This is a defining moment in the failure of the British state

I am delighted that the UK Supreme Court has followed the lead of Scotland’s Supreme Court and ruled that Boris Johnson’s shut down of parliament was unlawful.

The effect of the ruling is that Parliament should never have been prorogued in the early hours of the morning of Tuesday 10 September. Therefore, Parliament is technically still sitting – it could resume immediately and get on with the job of holding this minority Tory Government to account.

The Scottish constitutional tradition, dating back to the Declaration of Arbroath and the Claim of Right, is that neither the Monarch nor the Government is above the law. This is in line with the modern principles of Constitutional democracy and I am glad that the UK Supreme Court agrees.

Under English constitutional law, Parliament is supreme and throughout the Brexit referendum, the Leave side claimed to champion the sovereignty of the British Parliament.

The decision of Boris Johnson to prorogue Parliament like this flies in the face of such claims and has further exposed the hypocrisy of the leave campaign.

Some will no doubt persist in the fallacy that by making this ruling the UK Supreme Court has strayed into the field of politics. In the Scottish court, Lord Drummond Young had the perfect riposte to this nonsense when he said: “The courts cannot subject the actings of the executive to political scrutiny, but they can and should ensure that the body charged with performing that task, Parliament, is able to do so.”

The UK Supreme Court has made the ruling necessary to restore democracy and the rule of law. Now politicians must make sure that ruling is respected.

While Parliament was suspended the Prime Minister went ahead with webcast videos under the title “The People’s PMQs”, putting himself up for pre-selected and screened questions through social media rather than facing direct questioning in Parliament.

He has sought to silence scrutiny by elected representatives in the chamber of the House of Commons, across select committees and all the other forms of scrutiny of the Westminster parliamentary system. He was, in effect, parodying, and so subverting, the true principle of his accountability to Parliament under Britain’s uncodified constitution.

In the meantime, his government refused to obey the will of Parliament that the private messages of certain Government officials concerning the reasons for the prorogation be put in the public domain and sidestepped difficult questions over Operation Yellowhammer.

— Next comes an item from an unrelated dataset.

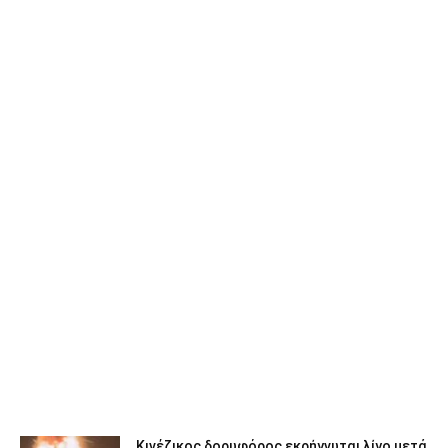
Κινέζικος δορυφόρος εκρήγνυται λίγο μετά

Away from Brexit, Liz Truss broke the law on arms sales to Saudi Arabia without any consequences.

MPs must now return so we can scrutinise what this Government is up to and if necessary, hold the Prime Minister and his ministers in contempt of Parliament. I along with my colleagues across Parliament will be tabling Urgent Questions to try to force Ministers to come to the despatch box to answer.

Boris Johnson’s behaviour is wholly lacking in integrity. It is pretty clear he lied to MPs about the reasons for the prorogation and misled the Queen. He was forced to give documents to the Scottish court, which showed disdain for parliamentary democracy and a desire to lay a false trail as to the real reasons for the prorogation.

No doubt that is why he refused to swear a written statement on oath in support of his position and why no other minister was prepared to do so either. It also explains the Government’s refusal to release the further documentation ordered by Parliament as it would probably give the game away completely.

The true dominant purpose of prorogation was, as Scotland’s Supreme Court judges correctly observed, to stymie parliamentary scrutiny of the executive regarding Brexit.

In normal times, any Prime Minister guilty of such conduct would have resigned immediately, but we are not in normal times.

I suspect that he will keep going and it’s clear that he will consider trying to prorogue Parliament again. His behaviour is more like a dictator than the leader of a democracy.

This whole sorry mess has been a defining moment in the failure of the British state.

Scotland deserves better than this and it is now clearer to more and more of our fellow citizens than ever that the only way to protect Scotland’s economic, social and cultural interests and our constitutional tradition is to become an independent state with a written constitution, ensuring the sort of checks and balances that would prevent executive abuse of power.